Auf den Einwand von Rot-Grün, dass in NRW niemand zum Turbo-Abitur gezwungen werde, sondern der Besuch der Gesamtschule mit dem Abitur nach 13 Schuljahren möglich sei, sagte Laschet: "Mit G 8 oder G 9 sollte man keine Gesamtschulförderung betreiben." Er wisse auch von vielen Wählern der Grünen, "dass sie den momentanen Druck auf die Kinder in der Mittelstufe der Gymnasien für falsch halten". 2006 hatte Schwarz-Gelb den Beschluss der rot-grünen Vorgängerregierung für G 8 umgesetzt, allerdings mit dem Unterschied, dass die Schulzeitverkürzung nicht in der Ober-, sondern in der Mittelstufe vorzunehmen ist.

Schulministerin Löhrmann hatte vorige Woche völlig überraschend einen runden Tisch zum Turbo-Abitur angekündigt. Offenbar war die SPD vorab nicht unterrichtet worden. Entsprechend missmutig fielen die Kommentare im SPD-Lager aus. Am runden Tisch, der für den 5. Mai geplant ist, sollen Vertreter von Schule, Wissenschaft, Wirtschaft und Politik teilnehmen.

Schüler, die nach acht Jahren Gymnasialzeit das Abitur ablegen, sind auf das Studium genauso vorbereitet wie Schüler, die neun Jahre benötigen. Das ist das Ergebnis einer Studie der Universität Duisburg-Essen. Nach Angaben der Bildungsforscherin Svenja Kühn sind die Leistungen weder schlechter noch seien die Gymnasiasten des Turbo-Abiturs gestresster.
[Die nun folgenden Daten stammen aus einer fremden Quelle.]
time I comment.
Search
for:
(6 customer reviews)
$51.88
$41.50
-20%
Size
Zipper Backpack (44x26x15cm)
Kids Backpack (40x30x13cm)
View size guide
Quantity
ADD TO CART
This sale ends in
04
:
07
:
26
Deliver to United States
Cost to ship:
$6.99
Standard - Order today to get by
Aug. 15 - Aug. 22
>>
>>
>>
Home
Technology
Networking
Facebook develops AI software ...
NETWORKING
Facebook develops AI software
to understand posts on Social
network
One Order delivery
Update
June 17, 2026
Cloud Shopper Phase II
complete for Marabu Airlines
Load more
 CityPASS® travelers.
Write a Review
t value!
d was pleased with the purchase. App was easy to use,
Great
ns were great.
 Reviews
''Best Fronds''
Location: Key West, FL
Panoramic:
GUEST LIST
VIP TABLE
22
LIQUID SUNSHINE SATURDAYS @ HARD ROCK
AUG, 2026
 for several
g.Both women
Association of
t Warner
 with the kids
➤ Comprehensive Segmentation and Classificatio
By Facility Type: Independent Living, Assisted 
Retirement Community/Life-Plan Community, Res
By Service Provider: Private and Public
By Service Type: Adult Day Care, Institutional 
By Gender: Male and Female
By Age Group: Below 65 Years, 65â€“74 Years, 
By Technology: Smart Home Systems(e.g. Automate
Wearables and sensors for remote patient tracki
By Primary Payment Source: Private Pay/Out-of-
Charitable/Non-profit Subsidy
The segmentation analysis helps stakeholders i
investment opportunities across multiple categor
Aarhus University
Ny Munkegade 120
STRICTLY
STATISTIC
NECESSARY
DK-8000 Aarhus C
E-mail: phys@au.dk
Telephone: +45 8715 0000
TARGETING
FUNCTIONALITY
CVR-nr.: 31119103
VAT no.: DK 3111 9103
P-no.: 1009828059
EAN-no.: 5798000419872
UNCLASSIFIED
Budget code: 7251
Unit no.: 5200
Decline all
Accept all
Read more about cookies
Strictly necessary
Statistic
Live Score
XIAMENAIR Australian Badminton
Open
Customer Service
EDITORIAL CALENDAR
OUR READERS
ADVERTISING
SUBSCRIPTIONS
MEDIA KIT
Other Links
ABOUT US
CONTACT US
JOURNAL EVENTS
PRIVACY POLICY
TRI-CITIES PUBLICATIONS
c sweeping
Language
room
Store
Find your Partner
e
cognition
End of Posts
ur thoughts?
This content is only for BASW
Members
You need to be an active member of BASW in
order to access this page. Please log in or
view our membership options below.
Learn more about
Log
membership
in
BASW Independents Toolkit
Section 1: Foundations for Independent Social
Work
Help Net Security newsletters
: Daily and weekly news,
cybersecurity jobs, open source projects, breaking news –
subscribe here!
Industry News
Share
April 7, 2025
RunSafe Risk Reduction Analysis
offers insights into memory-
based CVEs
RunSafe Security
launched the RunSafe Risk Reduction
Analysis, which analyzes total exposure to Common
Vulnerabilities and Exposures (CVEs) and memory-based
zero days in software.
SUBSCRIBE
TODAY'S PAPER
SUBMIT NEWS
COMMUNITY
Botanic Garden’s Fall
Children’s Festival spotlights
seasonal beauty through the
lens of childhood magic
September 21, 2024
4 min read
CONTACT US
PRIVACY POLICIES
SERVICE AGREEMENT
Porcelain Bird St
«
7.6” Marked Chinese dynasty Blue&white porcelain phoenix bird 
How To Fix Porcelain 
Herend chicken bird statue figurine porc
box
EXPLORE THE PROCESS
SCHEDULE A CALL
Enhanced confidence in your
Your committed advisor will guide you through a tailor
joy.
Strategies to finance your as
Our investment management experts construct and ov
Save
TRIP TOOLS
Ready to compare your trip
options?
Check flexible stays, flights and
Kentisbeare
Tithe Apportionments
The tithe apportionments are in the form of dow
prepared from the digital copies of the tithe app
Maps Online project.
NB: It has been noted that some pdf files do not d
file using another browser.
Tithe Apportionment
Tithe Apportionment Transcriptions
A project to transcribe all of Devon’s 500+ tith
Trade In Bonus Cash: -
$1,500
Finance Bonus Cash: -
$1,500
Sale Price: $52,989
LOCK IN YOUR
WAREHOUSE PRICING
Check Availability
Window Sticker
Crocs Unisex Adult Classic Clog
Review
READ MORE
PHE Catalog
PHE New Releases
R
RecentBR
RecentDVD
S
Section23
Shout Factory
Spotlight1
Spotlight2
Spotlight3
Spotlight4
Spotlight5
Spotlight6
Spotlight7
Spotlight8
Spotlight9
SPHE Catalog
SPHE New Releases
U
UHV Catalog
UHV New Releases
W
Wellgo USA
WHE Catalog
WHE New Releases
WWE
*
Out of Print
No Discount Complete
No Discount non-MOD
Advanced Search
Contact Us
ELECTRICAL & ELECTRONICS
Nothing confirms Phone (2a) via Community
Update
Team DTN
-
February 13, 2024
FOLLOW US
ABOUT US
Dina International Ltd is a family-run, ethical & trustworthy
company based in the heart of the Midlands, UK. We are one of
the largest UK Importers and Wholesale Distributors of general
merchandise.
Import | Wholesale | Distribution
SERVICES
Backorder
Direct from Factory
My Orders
Der Philologenverband NRW hält ebenfalls nichts von einer Rückkehr zum Abitur nach neun Jahren. Allerdings fordert Verbandschef Peter Silbernagel eine Entschlackung der Unterrichtspläne. Ähnlich argumentiert Ralf Leisner, Vorsitzender der Landeselternschaft Gymnasien. Demgegenüber fordert der Deutsche Lehrerverband die bundesweite Rückkehr zu G 9 innerhalb der nächsten drei Jahre. Allerdings sollten besonders begabte Schüler eine Klasse überspringen können, sagte Verbandschef Josef Kraus.